• **DIRECTIVE**
Repeat the listing exactly as given, omitting every image.

== == ==

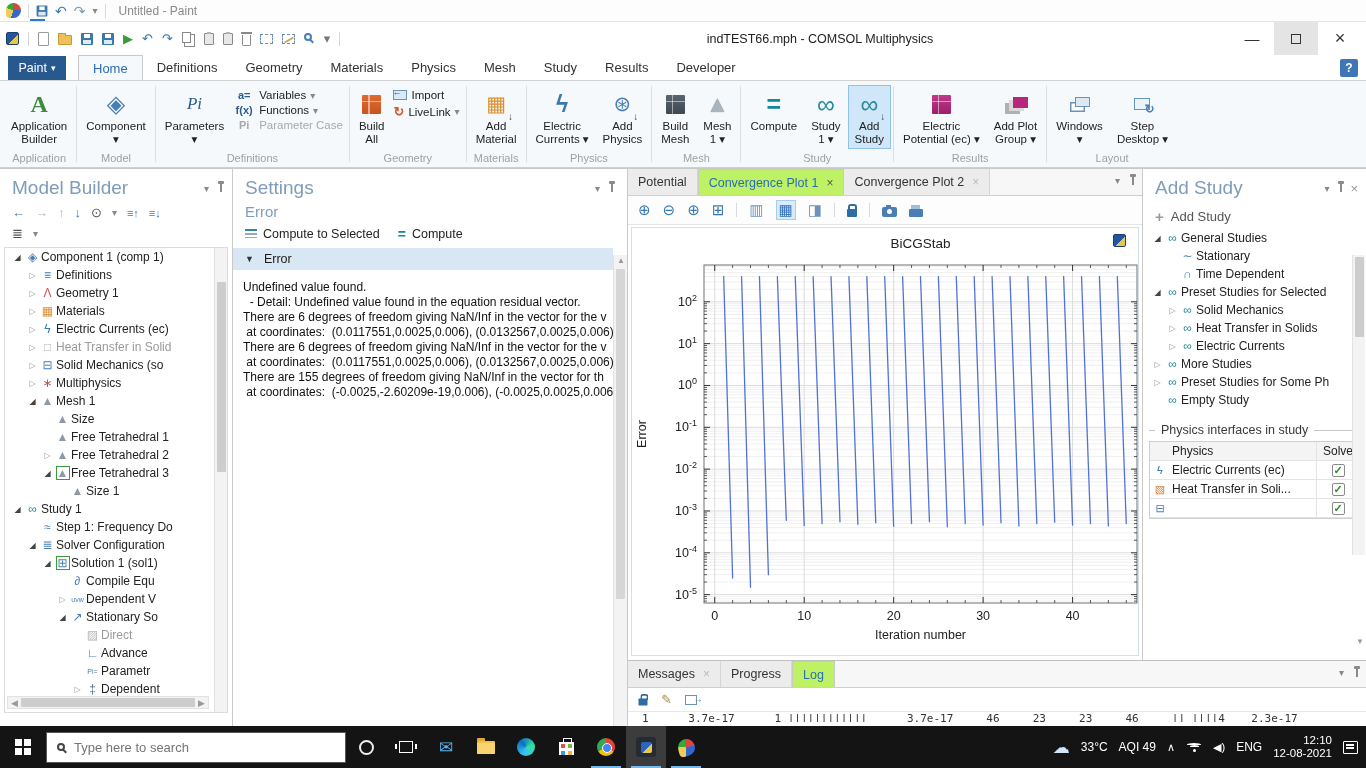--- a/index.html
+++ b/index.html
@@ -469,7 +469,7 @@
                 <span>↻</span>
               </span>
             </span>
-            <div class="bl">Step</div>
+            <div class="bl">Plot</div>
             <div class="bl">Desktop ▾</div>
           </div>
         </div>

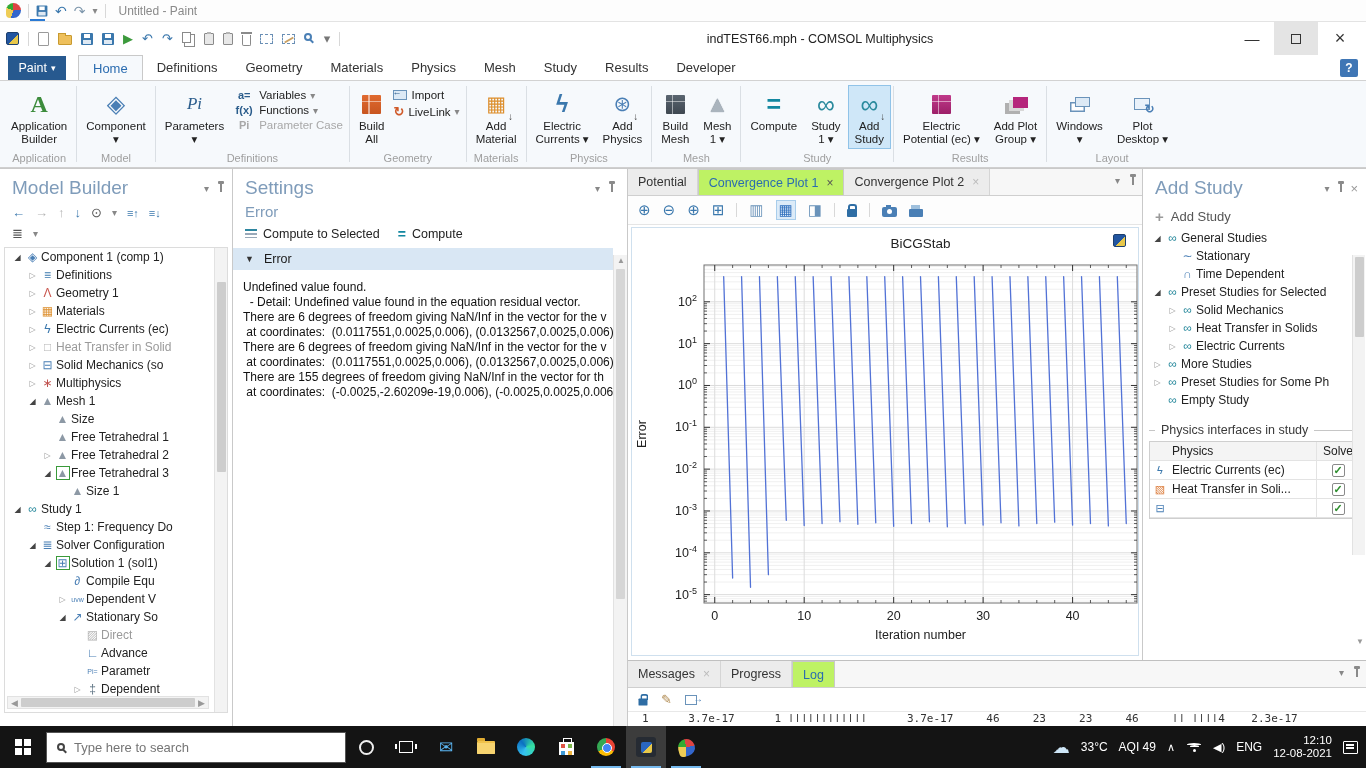--- a/index.html
+++ b/index.html
@@ -599,7 +599,7 @@
           <div class="tree-row" style="padding-left: 51px;">
             <span class="arr col">▷</span>
             <span class="ticon"><span class="bx" style="color: rgb(74, 127, 181); font-size: 7px;">uvw</span></span>
-            <span class="lab">Dependent V</span>
+            <span class="lab">Parameter V</span>
           </div>
           <div class="tree-row" style="padding-left: 51px;">
             <span class="arr">◢</span>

== == ==

• **REPLY**
--- a/index.html
+++ b/index.html
@@ -469,7 +469,7 @@
                 <span>↻</span>
               </span>
             </span>
-            <div class="bl">Step</div>
+            <div class="bl">Plot</div>
             <div class="bl">Desktop ▾</div>
           </div>
         </div>

--- a/index.html
+++ b/index.html
@@ -599,7 +599,7 @@
           <div class="tree-row" style="padding-left: 51px;">
             <span class="arr col">▷</span>
             <span class="ticon"><span class="bx" style="color: rgb(74, 127, 181); font-size: 7px;">uvw</span></span>
-            <span class="lab">Dependent V</span>
+            <span class="lab">Parameter V</span>
           </div>
           <div class="tree-row" style="padding-left: 51px;">
             <span class="arr">◢</span>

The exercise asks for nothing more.